The Cardinals lineup of
  • Schumacher
  • Rasmus
  • God
  • Holliday
  • Ludwick
  • Molina
  • Freese
  • Wainwright
  • Ryan

scores an average of 3.3504 runs per game over a million sims.

I'm not sure that even a million runs are enough to really get a good number. The Central Limit Theorem is nice in theory but can get a bit frustrating in practice. Running 100,000 games takes roughly a minute.

Up next:
  • Obviously, these runs/game numbers are pretty low. Changing the baserunning should make a big difference, especially for the scoring from second stuff mentioned above. I'll try to find some average advancement numbers to factor this into the code.
  • It would be nice to add a lineup optimizer option, that takes 9 players and finds the optimum distribution of players. It would be pretty expensive to brute force though, since there are 9! = 362880 possible configurations of 9 players, so there would either have to be some sort of mixed-integer type discrete optimization to do (ugly and expensive) or we'll pretty much just have to plug in some guesses
  • Figure out how much noise there is in the runs per game depending on the number of simluations. I should be able to find a standard deviation, at least (empirically or not).
  • Set it up to draw players from some sort of database or other external file. Having to enter the numbers in by hand is annoying.
  • Write this in some sort of cross-platform language. I think perl is probably the best best, though I don't know a ton about running perl scripts on windows machines.


If you want to download and play with my 0.1 code (and can run matlab), you can find it at this link.

(EDIT: you should be able to run this code in OCTAVE, which is an open-sourced version of matlab and can be found at http://www.gnu.org/software/octave/index.html )

8 comments:

shawndgoldman said...

Awesome.

Unknown said...

Great work Berselius! Keep the good stuff coming!

Anonymous said...

> It would be nice to add a lineup optimizer option

This sounds like a good place to use a genetic optimizer. They tend to provider close to optimum results fairly quickly.
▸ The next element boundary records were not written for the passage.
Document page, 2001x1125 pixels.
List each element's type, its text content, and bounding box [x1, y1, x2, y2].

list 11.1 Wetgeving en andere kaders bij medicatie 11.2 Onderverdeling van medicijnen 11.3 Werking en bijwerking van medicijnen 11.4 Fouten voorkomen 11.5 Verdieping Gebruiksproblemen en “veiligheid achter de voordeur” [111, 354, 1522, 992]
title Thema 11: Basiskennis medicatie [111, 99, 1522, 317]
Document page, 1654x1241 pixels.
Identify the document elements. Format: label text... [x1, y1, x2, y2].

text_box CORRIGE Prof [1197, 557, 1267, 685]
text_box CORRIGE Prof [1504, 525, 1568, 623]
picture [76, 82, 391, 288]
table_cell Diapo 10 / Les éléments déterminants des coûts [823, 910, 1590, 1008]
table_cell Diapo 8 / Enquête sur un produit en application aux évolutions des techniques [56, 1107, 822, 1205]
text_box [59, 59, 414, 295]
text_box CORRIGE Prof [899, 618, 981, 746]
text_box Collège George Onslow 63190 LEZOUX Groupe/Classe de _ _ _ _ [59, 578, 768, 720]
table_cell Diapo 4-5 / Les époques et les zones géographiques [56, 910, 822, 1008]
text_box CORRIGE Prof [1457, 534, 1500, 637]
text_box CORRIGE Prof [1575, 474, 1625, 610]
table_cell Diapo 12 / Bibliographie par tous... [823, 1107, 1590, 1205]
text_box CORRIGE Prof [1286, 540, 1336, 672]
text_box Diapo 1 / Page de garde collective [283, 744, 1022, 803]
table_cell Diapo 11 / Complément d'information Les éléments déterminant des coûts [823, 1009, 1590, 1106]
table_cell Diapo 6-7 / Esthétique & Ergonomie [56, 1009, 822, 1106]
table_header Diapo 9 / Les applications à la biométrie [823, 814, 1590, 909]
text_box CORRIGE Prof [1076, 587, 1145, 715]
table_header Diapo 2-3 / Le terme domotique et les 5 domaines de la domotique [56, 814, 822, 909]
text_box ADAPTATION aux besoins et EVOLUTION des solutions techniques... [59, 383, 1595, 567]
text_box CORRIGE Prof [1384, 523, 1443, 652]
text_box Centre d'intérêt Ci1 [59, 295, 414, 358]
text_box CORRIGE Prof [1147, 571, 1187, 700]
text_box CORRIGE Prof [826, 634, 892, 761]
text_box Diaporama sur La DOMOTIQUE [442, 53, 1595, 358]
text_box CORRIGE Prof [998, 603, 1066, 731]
http://dces.essex.ac.uk/staff/rpoli/gp-field-guide/
http://fog.neopages.org/helloworldgeneticalgorithms.php
http://en.wikipedia.org/wiki/Genetic_algorithm

J. Cross said...

Berselius,

First off, this is awesome. I'm playing with it in an attempt to teach myself matlab.

The runner advancements do seem to make a difference.
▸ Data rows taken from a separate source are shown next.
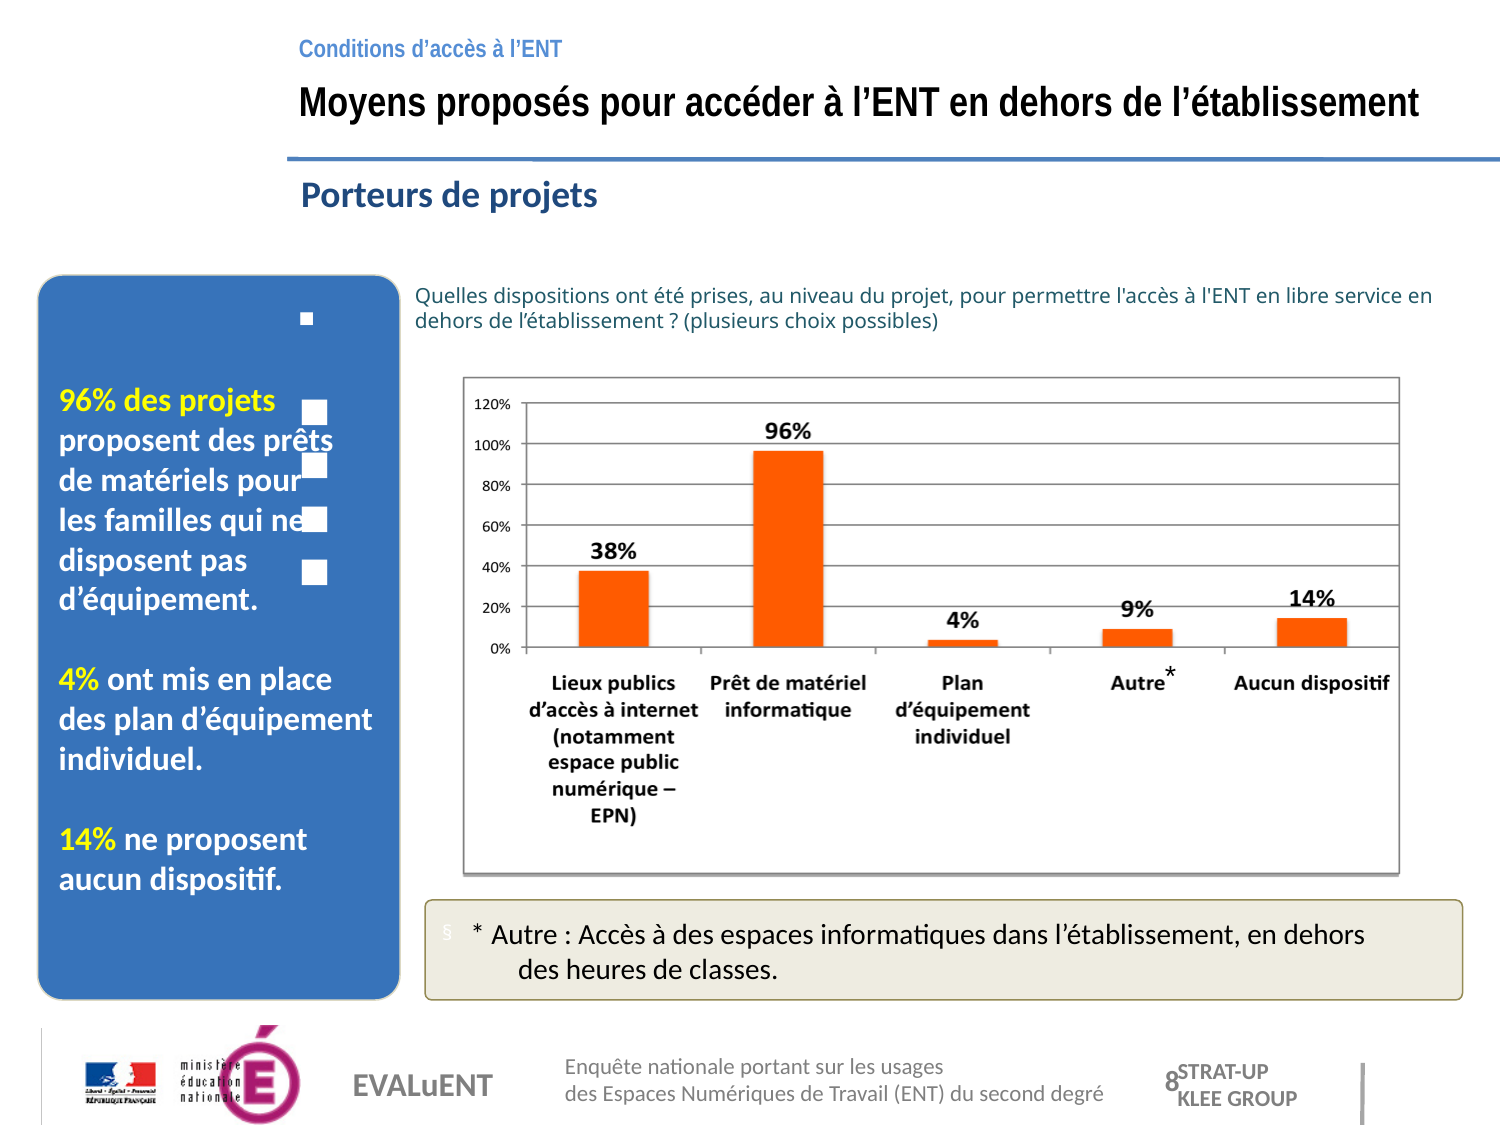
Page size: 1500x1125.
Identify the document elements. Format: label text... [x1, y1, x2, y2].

text_box Porteurs de projets [286, 162, 618, 224]
picture [462, 376, 1401, 876]
text_box 96% des projets proposent des prêts de matériels pour les familles qui ne disposent pas d’équipement. 4% ont mis en place des plan d’équipement individuel. 14% ne proposent aucun dispositif. [37, 274, 401, 1001]
text_box * Autre : Accès à des espaces informatiques dans l’établissement, en dehors des heures de classes. [425, 899, 1463, 1000]
text_box Conditions d’accès à l’ENT Moyens proposés pour accéder à l’ENT en dehors de l’établissement [284, 25, 1455, 100]
text_box [1074, 1050, 1426, 1110]
text_box Quelles dispositions ont été prises, au niveau du projet, pour permettre l'accès à l'ENT en libre service en dehors de l’établissement ? (plusieurs choix possibles) [399, 275, 1488, 344]
text_box * [1149, 650, 1192, 701]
With all runners going base to base I have the cubs scoring 3.30 runs/game.

If runners from 2nd score half the time on a single we're up to 3.59 runs/game.
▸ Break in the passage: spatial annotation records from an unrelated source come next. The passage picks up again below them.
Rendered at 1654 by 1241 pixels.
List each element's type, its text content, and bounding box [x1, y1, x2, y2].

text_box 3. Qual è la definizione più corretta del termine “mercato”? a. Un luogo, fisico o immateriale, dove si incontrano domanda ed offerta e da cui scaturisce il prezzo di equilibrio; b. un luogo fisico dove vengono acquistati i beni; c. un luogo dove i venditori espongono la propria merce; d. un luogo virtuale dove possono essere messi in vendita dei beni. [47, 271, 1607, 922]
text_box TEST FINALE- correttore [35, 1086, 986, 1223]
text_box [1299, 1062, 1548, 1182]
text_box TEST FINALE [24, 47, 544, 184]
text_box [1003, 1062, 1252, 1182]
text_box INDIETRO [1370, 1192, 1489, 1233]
If they all score it's 3.97 runs/game. (100,000 simulations)

I'm surprised it makes this big of a difference and this is without sac flies or going 1st-to-3rd.

Berselius said...

hey, glad you're interested! I've got some newer verseions of the code that allow for more exotic baserunning (and strikeouts), but given all the conditionals in there it runs incredibly slowly. Tango had a few suggestions which could be worth building on, though while they're clever I'm not convinced that they cost less overall (at least, not to the level of detail I'm looking to code...)

I'm not surprised that the baserunning adds that much - I'm just talking out of my ass here but a nontrivial number of runs are scored off singles with runners on 2b.

Anonymous said...

I found out about your site. Your code is pretty cool. I did notice one mistake, some base1 were written basel (with the letter L). So basically, players with walkers were not getting on base, hence the low scoring rates.

Berselius said...

Holy crap, nice catch. That makes a lot more sense.

Anonymous said...

Also, the randomizer doesn't seem to be reliable (at least on my computer; warning: I'm no analyst, just a baseball fan that happen to have MATLAB on my computer).

In any case, when I plugged in N=162, to simulate a season, I had very weird seasonal stats, 80HR 200 RBIs would occasionally appear. I modified the randomizer, and the stats now totally make sense on a seasonal basis.

But my emphasis again: thanks for the hard work and for sharing.